[REQUIRED ACTION]: Rename "chart" to "graph" throughout the entries below, keeping every other word unchanged. Leave the pictures out of your answer.

*** Opening SUPPLIED DATA ***

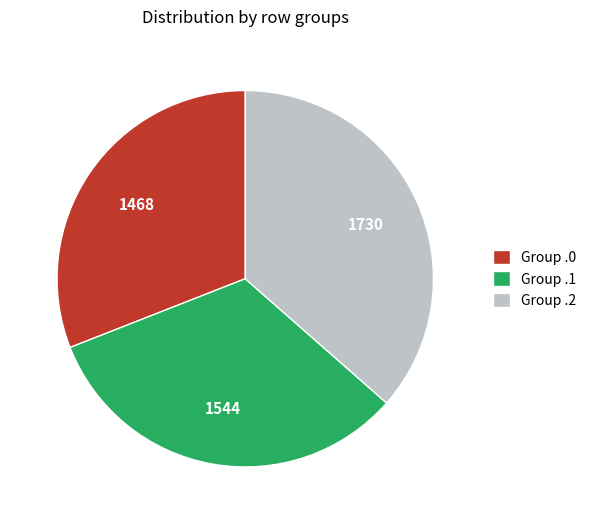

Is there a majority slice in this chart?

No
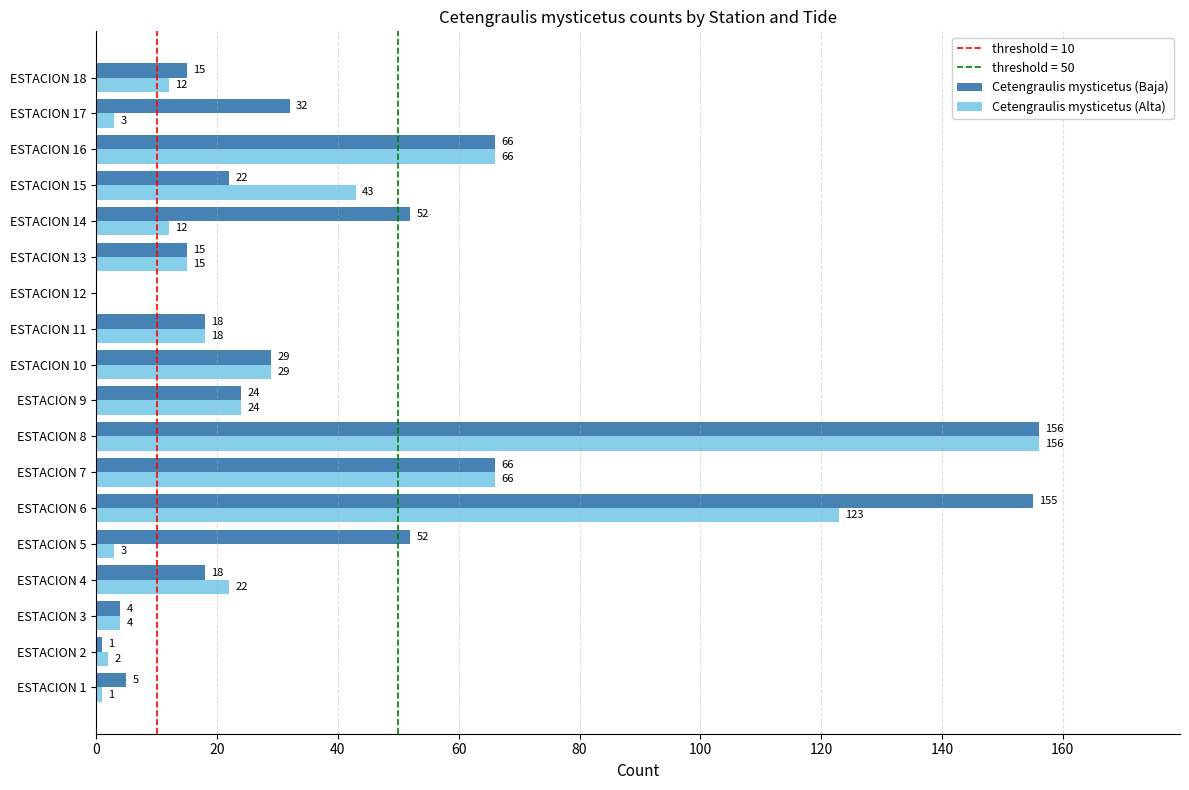

Is it true that Cetengraulis mysticetus (Baja) equals 156 at ESTACION 8?

True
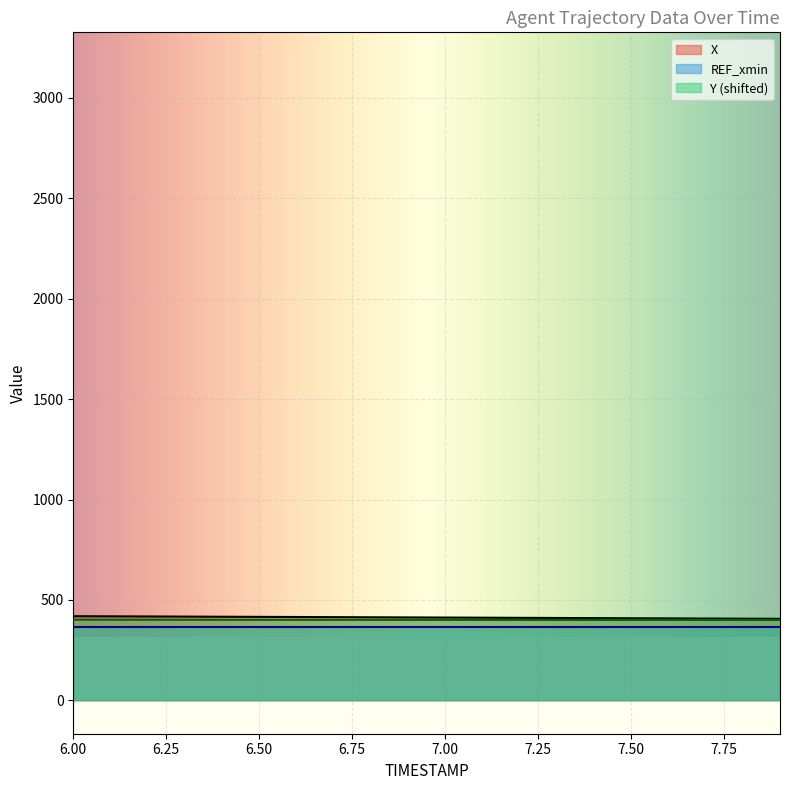

The value of REF_xmin at 6.00 is 366.3. True or false?

True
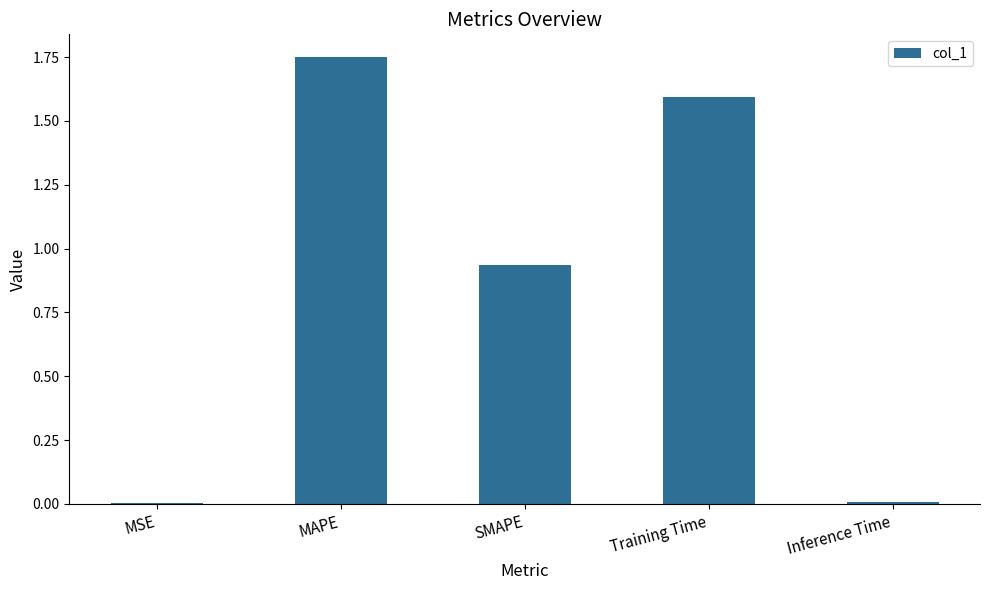

Read the value at Training Time.

1.6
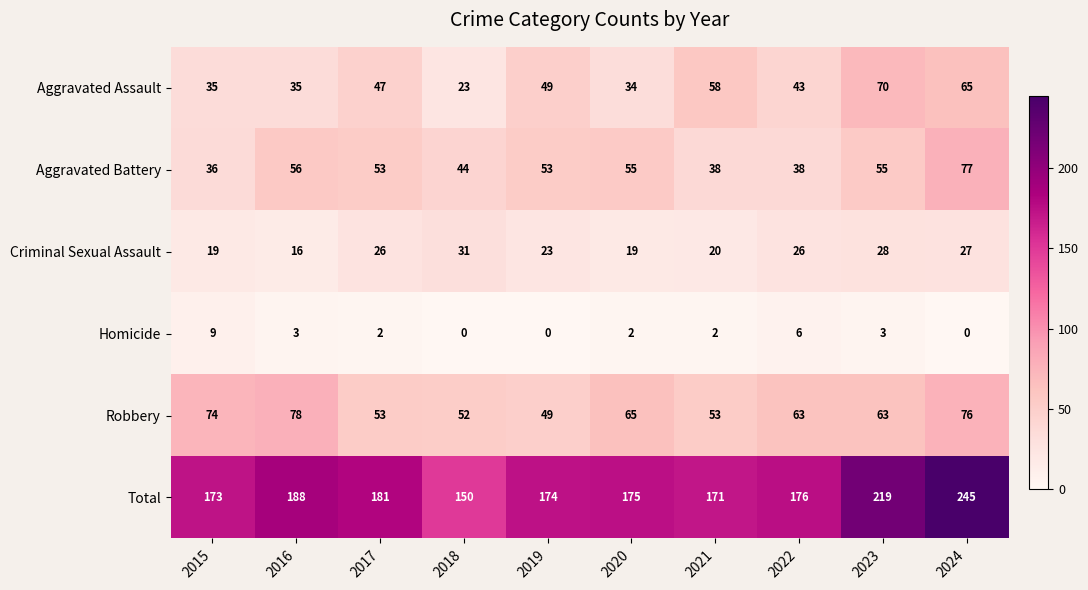

Count the number of categories in the chart.

10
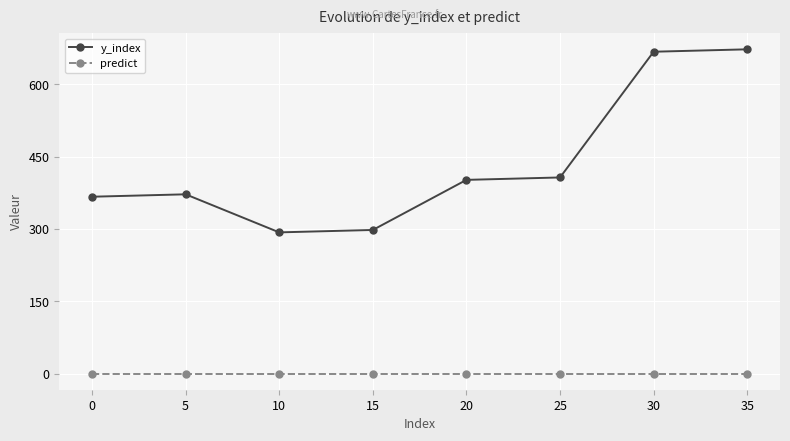

What is the value of the y_index point at the 8th from the left?

673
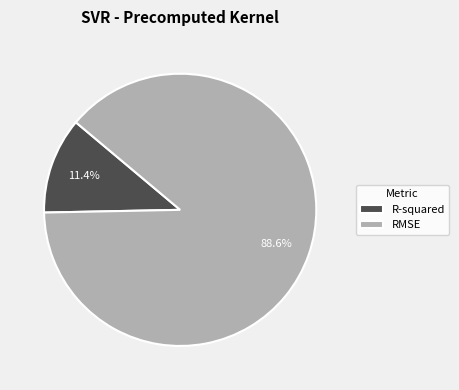

To the nearest percent, what is the difference between the largest and smallest slice percentages?

77%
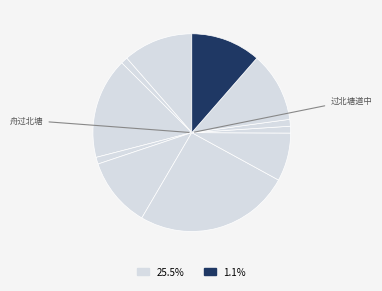

How many slices are in this pie chart?

11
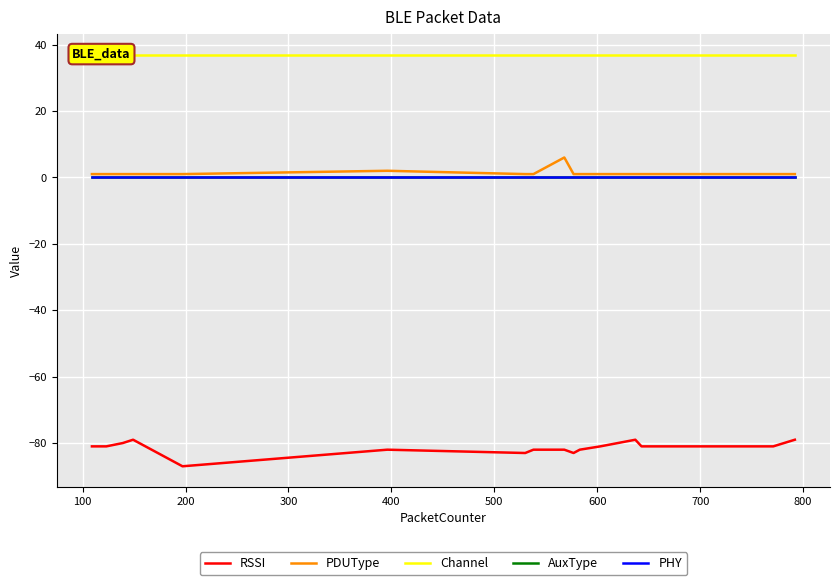

What are all the series names shown in the legend?

RSSI, PDUType, Channel, AuxType, PHY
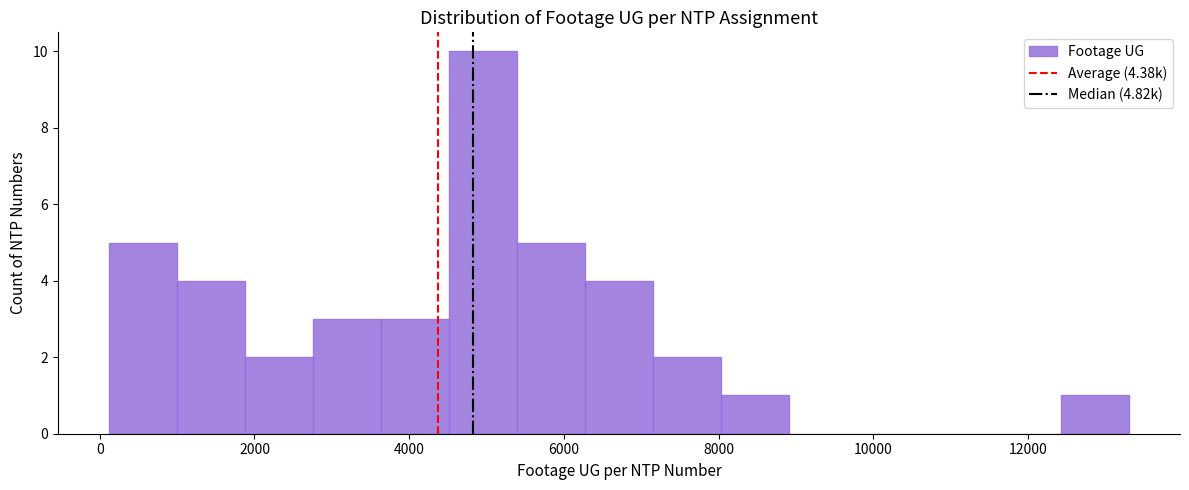

Which range on the x-axis has the tallest bar?

4600 to 5400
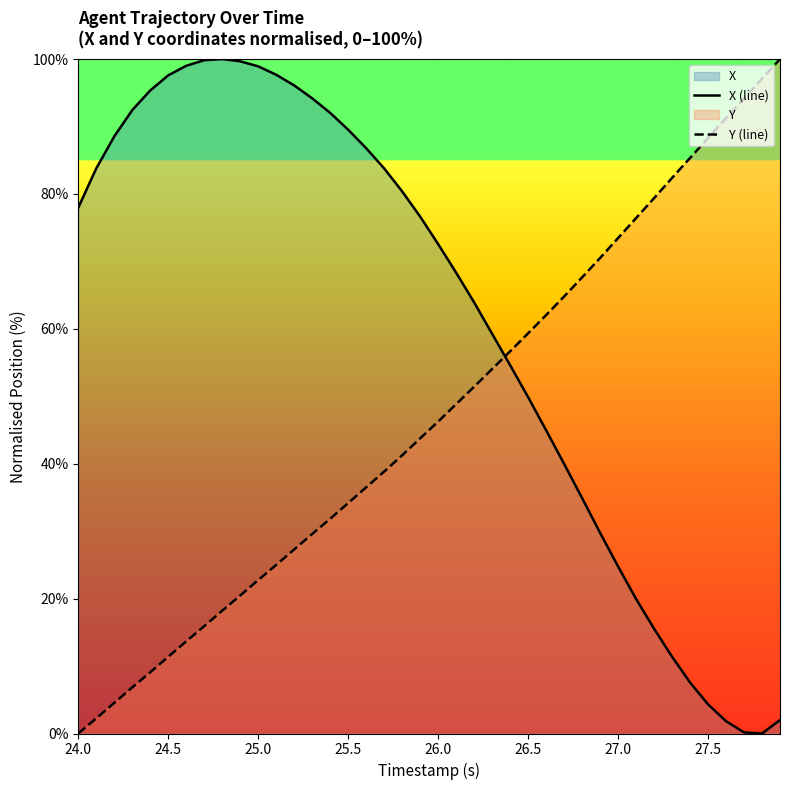

What is the difference between the maximum and minimum values in the Y (line) series?

100.0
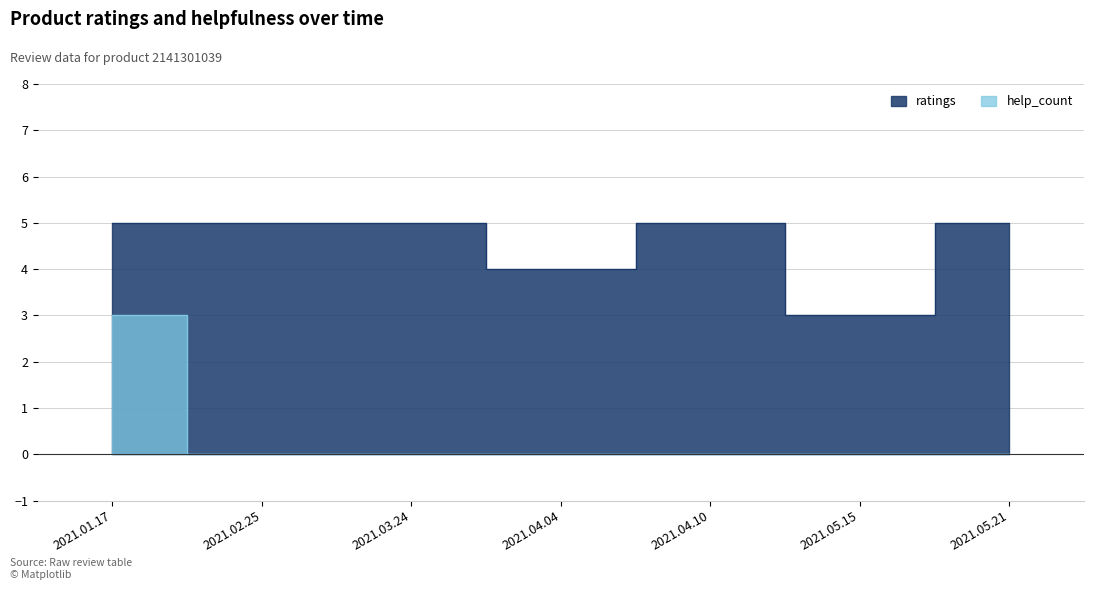

True or false: help_count has a value of -2 at 2021.05.15.

False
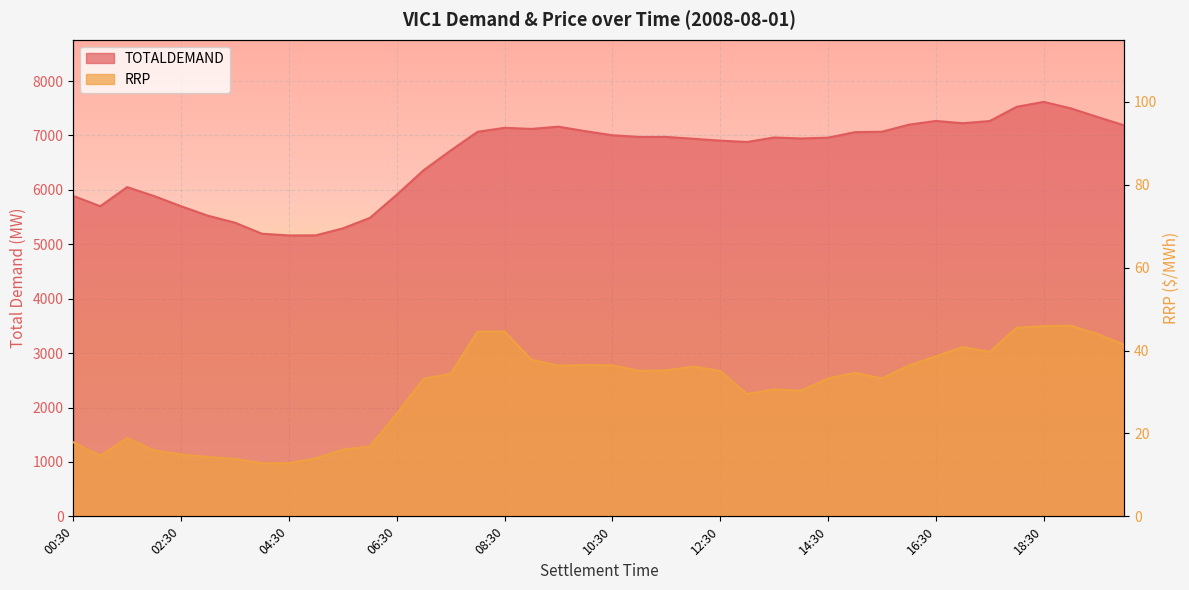

True or false: TOTALDEMAND and RRP intersect in this chart.

False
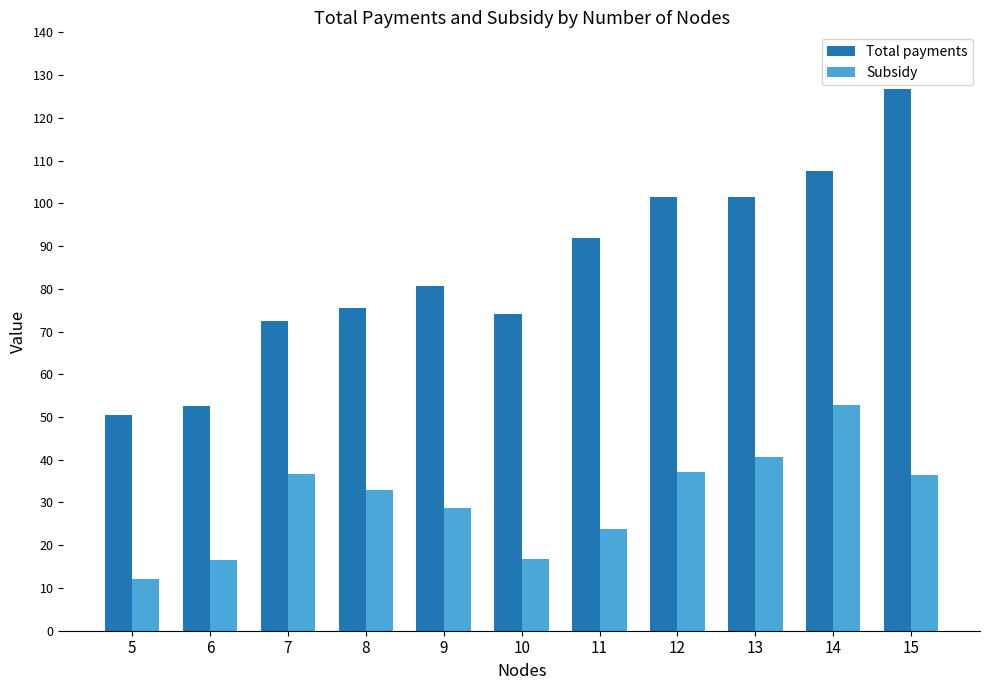

Are the bars horizontal?

No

*** Closing SUPPLIED DATA ***

[RESULT FOR THIS TASK]:
Is there a majority slice in this graph?

No

Is it true that Cetengraulis mysticetus (Baja) equals 156 at ESTACION 8?

True

The value of REF_xmin at 6.00 is 366.3. True or false?

True

Read the value at Training Time.

1.6

Count the number of categories in the graph.

10

What is the value of the y_index point at the 8th from the left?

673

To the nearest percent, what is the difference between the largest and smallest slice percentages?

77%

How many slices are in this pie graph?

11

What are all the series names shown in the legend?

RSSI, PDUType, Channel, AuxType, PHY

Which range on the x-axis has the tallest bar?

4600 to 5400

What is the difference between the maximum and minimum values in the Y (line) series?

100.0

True or false: help_count has a value of -2 at 2021.05.15.

False

True or false: TOTALDEMAND and RRP intersect in this graph.

False

Are the bars horizontal?

No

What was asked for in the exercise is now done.